How are Social Security Benefits Calculated?
Ten thousand baby boomers are retiring daily. Almost all can expect a piece of Social Security's billion dollar pie. Many may even plan to rely on those benefits for more than half of their future household incomes. Yet most don't know how those benefits are calculated.
The Social Security Administration does its best to inform. Its website lets you look at your account and estimate your benefits. Its publications tell you that your lifetime earnings are adjusted to account for changes in average wages since the year the earnings were received. Social Security calculates your average indexed monthly earnings during the 35 years in which you earned the most. The SSA then applies a formula to these earnings to arrive at your basic benefit or primary insurance amount.

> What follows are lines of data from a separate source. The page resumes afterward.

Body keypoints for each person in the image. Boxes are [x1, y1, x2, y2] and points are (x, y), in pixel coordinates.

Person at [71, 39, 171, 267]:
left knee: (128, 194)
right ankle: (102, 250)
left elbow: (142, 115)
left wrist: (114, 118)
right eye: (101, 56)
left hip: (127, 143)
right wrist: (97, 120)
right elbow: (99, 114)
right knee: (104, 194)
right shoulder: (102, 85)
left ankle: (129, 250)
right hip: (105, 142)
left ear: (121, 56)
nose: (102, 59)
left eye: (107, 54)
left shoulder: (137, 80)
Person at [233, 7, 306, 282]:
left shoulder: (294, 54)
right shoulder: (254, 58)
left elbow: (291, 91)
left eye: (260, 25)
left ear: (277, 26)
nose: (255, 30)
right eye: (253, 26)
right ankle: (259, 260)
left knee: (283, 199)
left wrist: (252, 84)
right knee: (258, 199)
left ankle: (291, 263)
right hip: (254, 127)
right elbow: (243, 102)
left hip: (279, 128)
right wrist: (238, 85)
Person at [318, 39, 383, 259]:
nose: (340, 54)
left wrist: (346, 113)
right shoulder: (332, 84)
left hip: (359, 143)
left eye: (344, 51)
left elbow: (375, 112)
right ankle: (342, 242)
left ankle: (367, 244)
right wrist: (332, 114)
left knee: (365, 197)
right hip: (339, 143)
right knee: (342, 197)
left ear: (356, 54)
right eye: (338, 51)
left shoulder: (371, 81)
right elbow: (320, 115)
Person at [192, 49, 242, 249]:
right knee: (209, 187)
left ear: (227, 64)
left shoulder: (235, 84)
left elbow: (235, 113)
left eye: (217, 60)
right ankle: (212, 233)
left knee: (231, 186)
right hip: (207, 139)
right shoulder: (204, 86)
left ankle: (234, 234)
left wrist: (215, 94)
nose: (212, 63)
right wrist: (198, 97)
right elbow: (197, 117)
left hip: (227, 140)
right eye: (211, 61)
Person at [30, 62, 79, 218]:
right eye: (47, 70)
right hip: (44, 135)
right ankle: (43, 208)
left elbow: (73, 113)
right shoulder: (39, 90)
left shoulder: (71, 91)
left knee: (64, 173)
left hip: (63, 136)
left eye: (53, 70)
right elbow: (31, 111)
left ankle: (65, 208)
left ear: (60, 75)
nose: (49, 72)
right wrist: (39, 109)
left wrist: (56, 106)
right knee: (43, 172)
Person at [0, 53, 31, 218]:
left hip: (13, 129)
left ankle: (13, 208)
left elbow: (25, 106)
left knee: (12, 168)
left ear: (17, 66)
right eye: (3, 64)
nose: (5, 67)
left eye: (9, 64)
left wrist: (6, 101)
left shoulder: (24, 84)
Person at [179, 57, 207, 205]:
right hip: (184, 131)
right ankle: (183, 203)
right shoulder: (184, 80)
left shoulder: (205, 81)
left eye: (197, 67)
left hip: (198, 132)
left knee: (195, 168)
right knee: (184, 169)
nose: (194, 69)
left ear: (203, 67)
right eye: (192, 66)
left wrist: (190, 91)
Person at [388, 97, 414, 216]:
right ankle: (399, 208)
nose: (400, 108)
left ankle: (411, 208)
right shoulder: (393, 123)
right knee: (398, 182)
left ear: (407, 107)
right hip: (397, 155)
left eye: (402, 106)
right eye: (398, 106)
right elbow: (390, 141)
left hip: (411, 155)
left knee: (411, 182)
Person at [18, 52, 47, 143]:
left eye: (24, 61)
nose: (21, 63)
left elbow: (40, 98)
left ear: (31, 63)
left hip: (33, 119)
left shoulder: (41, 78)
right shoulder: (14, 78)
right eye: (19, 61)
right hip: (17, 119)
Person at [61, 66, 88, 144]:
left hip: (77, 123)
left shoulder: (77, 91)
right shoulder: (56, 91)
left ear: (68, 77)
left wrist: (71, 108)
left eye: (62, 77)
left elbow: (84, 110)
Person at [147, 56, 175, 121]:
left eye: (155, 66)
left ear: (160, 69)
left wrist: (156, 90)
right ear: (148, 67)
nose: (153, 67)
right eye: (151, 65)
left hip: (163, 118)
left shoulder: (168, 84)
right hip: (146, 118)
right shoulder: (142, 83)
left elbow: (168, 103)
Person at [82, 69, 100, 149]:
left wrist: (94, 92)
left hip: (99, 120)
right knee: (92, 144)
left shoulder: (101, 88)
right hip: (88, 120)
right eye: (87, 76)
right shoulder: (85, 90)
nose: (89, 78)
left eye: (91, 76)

Huh? What does that mean? Social Security calculates progressively. The intent of the insurance is to provide a livable income to all retirees, not to give back what was paid in to the system. Social Security’s indexing reflects economic changes. It doesn’t just average earnings. It takes inflation into account.
That means a worker may see earlier earnings take on more weight than recent earnings. Social Security’s next formula takes a percentage of a worker’s average indexed monthly earnings and comes up with a primary insurance amount. Those percentages change at income breakpoints.

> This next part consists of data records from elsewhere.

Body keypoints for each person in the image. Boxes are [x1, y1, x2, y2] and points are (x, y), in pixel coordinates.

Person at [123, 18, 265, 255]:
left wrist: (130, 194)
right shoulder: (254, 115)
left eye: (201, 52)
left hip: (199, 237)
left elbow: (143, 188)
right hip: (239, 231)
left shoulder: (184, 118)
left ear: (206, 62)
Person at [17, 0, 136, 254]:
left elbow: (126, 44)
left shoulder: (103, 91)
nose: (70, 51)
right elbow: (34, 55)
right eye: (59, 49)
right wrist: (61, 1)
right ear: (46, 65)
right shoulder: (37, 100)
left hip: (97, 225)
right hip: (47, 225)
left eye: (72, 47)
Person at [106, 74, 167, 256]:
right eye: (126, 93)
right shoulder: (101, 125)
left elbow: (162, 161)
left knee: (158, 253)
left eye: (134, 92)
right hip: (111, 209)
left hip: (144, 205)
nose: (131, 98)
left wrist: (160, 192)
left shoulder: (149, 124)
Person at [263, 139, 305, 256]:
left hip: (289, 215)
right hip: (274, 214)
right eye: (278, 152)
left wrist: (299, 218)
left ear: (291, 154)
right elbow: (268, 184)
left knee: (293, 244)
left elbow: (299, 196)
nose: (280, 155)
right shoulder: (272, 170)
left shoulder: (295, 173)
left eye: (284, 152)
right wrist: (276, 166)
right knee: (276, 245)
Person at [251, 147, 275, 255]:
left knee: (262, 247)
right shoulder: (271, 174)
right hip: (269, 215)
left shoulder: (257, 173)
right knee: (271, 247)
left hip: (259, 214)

What are those percentages and what do those breakpoints look like? If a low-wage worker makes less than $10,000 per year, she may have almost all of her pre-retirement income returned. If a worker made an average of $30,000 per year over 35 years, she may see 50% of her pre-retirement income returned. For earners in the $100,000 bracket, that return could be as low as 25%.
The implications add unexpected complications to retirement planning. Deciding to take a higher-paying job or work an extra year or two will not necessarily add value to a Social Security account. Working longer can only have an impact on future benefits if you’ve had a short career and high earnings or if in you’re a long-term, low-wage worker. Be prepared. Go too far above an income breakpoint? Expect your returns to diminish.
Other factors in benefit calculations include your age of retirement, spousal and survivor benefits, and the Windfall Elimination Provision. It’s probably never a good idea to retire at 62 unless your spouse is the higher earner. If you have worked at a government job for any length of time in your career and have not paid into the Social Security system for that time, you may be subject to different insurance calculations.